While their coyote genes make red wolves and eastern wolves look slightly different from gray wolves, “we don’t find anything incredibly unique in the red wolf that you can’t find in other canines,” says Bridgett vonHoldt, a biologist at Princeton University who worked with Wayne and collaborators. But they’re still important to protect, because “the wolf part of their genome might actually represent the last of the southeastern gray wolf.” It’s a similar story for the eastern wolf.
Blended species like these are hard to label, Smith says, because traditional species definitions assume clear boundaries that prevent gene sharing.
“Nothing isolates a wolf,” says Smith. “They’re just so capable of moving around.”
Right now, wolves in the United States are managed through a patchwork of federal and state regulations. Red wolves are federally listed as endangered; gray wolves are listed as endangered in some parts of the country, including in the upper Midwest. Genetic mixing makes designing appropriate regulations even more challenging.

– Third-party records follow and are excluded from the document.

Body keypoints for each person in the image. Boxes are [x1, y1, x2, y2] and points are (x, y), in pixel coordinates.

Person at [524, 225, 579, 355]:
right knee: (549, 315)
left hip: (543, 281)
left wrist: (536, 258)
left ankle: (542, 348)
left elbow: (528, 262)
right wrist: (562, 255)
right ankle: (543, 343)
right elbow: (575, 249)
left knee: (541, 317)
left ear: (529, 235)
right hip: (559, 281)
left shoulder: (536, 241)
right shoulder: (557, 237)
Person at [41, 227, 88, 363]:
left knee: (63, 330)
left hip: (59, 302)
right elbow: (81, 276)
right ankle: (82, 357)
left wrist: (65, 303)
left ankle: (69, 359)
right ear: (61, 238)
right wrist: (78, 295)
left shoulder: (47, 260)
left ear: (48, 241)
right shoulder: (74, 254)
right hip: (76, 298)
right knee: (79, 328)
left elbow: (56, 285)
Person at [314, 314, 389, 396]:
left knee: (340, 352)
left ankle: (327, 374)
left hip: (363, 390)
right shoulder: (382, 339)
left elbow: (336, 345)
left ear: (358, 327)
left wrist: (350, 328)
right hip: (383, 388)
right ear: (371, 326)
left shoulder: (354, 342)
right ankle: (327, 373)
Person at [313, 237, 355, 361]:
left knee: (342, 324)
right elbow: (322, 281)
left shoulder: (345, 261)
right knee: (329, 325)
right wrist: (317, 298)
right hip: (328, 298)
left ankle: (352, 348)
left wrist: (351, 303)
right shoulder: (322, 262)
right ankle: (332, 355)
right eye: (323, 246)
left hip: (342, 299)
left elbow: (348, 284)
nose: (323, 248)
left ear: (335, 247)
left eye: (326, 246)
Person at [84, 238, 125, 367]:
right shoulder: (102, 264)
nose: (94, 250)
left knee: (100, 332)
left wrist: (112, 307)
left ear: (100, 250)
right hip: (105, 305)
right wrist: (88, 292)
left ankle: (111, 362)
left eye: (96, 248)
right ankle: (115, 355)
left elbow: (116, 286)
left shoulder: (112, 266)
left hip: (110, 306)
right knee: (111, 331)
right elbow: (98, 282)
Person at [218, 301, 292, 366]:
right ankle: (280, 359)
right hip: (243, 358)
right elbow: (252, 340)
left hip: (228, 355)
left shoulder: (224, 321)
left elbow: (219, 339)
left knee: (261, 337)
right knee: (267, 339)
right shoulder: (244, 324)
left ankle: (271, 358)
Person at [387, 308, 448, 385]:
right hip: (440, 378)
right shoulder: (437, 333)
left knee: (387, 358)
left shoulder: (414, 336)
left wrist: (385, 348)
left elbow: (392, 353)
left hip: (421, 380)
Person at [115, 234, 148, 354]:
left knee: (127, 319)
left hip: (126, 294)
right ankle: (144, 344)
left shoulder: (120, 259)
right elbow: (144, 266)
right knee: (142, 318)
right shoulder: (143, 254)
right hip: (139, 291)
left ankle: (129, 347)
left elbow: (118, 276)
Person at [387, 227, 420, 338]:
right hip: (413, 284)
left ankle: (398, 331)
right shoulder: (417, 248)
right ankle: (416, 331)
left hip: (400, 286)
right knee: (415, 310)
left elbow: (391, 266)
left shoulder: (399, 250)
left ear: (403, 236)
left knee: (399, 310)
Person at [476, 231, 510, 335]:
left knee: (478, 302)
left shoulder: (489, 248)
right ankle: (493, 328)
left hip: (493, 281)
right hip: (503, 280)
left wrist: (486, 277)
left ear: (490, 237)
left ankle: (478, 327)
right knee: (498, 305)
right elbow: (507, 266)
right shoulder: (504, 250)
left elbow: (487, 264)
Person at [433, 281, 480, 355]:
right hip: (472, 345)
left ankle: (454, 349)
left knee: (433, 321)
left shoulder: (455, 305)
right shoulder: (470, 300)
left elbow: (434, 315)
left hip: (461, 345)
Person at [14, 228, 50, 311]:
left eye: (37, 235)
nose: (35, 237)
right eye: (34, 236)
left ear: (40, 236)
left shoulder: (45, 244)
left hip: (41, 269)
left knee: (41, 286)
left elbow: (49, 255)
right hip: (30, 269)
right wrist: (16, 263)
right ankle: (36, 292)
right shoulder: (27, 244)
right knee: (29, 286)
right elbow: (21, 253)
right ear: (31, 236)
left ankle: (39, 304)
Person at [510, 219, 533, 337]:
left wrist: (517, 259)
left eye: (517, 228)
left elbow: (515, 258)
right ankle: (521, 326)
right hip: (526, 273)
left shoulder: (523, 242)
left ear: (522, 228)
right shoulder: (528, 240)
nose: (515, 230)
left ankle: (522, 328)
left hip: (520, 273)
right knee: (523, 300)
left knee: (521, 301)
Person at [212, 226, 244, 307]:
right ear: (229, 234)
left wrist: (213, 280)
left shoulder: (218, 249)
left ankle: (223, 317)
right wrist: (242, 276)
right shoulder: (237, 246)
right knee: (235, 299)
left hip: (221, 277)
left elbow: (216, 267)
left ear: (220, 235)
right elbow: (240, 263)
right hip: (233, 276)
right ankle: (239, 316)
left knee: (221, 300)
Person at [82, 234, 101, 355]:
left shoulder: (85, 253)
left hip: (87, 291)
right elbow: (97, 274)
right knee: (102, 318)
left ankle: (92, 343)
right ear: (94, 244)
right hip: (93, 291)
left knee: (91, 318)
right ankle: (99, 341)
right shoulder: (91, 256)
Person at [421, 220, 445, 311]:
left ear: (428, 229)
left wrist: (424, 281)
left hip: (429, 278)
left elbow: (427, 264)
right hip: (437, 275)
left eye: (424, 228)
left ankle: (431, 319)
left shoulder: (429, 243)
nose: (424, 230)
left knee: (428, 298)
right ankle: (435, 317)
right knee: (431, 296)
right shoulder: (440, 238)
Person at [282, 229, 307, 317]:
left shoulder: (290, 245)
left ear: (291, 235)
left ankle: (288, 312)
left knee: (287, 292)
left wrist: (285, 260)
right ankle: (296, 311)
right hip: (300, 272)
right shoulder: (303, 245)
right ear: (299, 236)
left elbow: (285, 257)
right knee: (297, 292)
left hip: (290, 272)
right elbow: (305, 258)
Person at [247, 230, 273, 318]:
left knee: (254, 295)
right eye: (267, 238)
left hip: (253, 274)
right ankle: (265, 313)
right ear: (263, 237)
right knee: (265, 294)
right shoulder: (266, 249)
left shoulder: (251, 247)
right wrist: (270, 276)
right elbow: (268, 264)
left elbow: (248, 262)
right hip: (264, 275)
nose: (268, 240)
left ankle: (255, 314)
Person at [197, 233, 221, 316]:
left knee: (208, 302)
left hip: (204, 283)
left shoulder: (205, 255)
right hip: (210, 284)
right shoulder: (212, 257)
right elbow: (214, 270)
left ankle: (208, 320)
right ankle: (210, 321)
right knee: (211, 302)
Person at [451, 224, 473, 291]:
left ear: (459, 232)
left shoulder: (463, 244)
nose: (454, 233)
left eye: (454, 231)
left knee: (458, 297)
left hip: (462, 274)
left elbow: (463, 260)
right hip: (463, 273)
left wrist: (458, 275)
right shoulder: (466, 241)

“These animals don’t walk around with little name tags on them in the field,” says vonHoldt. “So hybrids or admixed animals don’t always look very different from a pure coyote or pure wolf.”
The only way to ensure that wolf genes stick around in certain areas would be to prohibit killing of both wolves and coyotes, vonHoldt says. But such a restriction would be nearly impossible to implement.
This study is an important step, but its conclusions aren’t definitive, says Paul Wilson, a biologist at Trent University in Ontario, Canada. His work still supports the idea that the eastern wolf is its own species. Comparison with DNA from ancient North American canids — before wolves and coyotes interbred at all — could help further clarify the debate, he says.